Hollingsworth, who designs book stores, coffee shops and mixed-use buildings, says she has pondered renting more traditional office space. But the upfront cost of setting up a similarly tastefully-appointed space with all the audiovisual equipment, conference rooms and full kitchen would be too much. Not to mention, her employees might really miss the gym.

“I get to offer an extra perk: If you work for me, you’ll have access to an amazing gym. That is a big deal," she says.

Gym membership levels are still recovering from the pandemic-induced shutdowns, but many say the usage rates have caught up or surpassed pre-Covid levels.

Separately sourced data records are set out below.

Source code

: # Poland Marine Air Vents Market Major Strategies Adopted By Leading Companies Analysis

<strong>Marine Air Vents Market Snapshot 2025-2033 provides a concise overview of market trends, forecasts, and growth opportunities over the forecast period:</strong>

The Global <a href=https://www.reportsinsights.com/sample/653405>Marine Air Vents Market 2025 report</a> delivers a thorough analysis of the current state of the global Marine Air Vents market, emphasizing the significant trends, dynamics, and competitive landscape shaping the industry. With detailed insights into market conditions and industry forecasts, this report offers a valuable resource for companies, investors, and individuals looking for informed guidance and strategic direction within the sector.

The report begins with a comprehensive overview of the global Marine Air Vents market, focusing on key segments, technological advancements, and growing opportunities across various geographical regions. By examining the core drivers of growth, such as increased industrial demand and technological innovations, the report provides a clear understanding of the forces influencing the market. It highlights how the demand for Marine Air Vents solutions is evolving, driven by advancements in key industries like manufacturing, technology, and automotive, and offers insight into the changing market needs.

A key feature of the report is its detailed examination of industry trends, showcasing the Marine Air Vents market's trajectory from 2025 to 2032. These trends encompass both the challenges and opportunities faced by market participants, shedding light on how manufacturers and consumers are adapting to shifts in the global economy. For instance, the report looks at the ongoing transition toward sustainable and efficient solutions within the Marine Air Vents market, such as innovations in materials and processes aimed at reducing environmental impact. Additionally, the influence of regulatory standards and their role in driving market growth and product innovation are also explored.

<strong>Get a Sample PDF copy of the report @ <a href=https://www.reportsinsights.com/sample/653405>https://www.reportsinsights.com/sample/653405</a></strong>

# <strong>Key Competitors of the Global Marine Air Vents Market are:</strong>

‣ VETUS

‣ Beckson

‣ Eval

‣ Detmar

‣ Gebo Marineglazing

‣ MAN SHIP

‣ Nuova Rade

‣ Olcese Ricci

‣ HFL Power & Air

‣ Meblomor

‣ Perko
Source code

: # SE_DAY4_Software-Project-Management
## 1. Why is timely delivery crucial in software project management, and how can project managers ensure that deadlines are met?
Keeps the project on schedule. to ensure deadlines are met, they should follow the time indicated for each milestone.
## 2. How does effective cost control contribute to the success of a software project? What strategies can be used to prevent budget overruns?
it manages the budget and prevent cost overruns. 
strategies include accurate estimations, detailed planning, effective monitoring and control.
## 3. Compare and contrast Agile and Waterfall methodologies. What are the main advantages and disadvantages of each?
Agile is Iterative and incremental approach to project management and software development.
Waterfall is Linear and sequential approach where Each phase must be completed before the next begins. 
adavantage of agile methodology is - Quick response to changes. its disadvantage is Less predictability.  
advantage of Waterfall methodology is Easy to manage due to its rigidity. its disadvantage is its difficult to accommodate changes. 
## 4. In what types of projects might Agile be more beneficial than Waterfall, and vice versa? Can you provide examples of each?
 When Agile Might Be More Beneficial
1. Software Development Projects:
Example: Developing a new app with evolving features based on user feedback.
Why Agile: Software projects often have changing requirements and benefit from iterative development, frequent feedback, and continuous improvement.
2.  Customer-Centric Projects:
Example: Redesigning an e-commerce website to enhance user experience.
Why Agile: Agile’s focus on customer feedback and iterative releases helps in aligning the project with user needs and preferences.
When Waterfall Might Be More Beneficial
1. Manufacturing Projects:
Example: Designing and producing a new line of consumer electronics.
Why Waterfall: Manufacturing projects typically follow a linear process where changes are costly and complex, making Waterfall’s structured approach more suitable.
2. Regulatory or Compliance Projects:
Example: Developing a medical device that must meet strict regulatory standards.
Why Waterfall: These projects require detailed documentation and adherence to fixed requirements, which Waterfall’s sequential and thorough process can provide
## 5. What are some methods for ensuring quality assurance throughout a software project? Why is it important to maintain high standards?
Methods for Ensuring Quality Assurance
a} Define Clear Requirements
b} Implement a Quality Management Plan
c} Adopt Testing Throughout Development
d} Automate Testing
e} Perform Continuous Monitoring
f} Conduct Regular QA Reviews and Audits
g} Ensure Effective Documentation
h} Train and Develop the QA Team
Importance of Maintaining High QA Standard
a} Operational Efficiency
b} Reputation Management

Luxury health clubs such as Biân in Chicago added 9,000 square feet of space for co-working in June. Members who pay annual membership dues of $4,000, plus a one-time initiation fee of $1,000, can access two conference rooms equipped with Zoom cameras and 75-inch TV screens. Other amenities include swiveling chairs equipped with river views and QR codes for food and beverage delivery.

Chelsea Piers’ new 60,000-square-foot location in Brooklyn’s Prospect Heights neighborhood, which opened in June, includes 4,000 square feet of co-working space outfitted with long marble tables, a fireplace and privacy booths.

The company says attendance overall is up 12% compared with prepandemic levels. Chelsea Piers’ other locations are building out similar spaces, says Keeth Smart, a senior vice president. Work tables have been added near patio furniture on the sun deck atop the flagship waterfront gym in Manhattan. Co-working tables and phone booths will be incorporated into new clubs opening next year in Long Island City and Midtown.

“We see throughout the day members are coming, taking a call, hopping into a class, getting back online," Smart says. Keeping people around the gym more of the day has led to bigger spending in the facilities’ cafes and wellness services, too.

Working from the gym can create issues. Jason Shen, a 37-year old executive coach, says he sometimes feels awkward on video calls from the co-working space at Chelsea Piers. The gym is a hive of activity as people walk by in athletic gear. Colleagues on video calls sometimes ask: “Where are you?" he says.

Now, Shen tries to find a neutral backdrop against a wall or in a privacy booth and uses a noise-canceling headset. So far, he says his system works, partly because everyone hasn’t yet discovered that the gym offers co-working.

“In six months," he wonders, “is it going to be overrun?"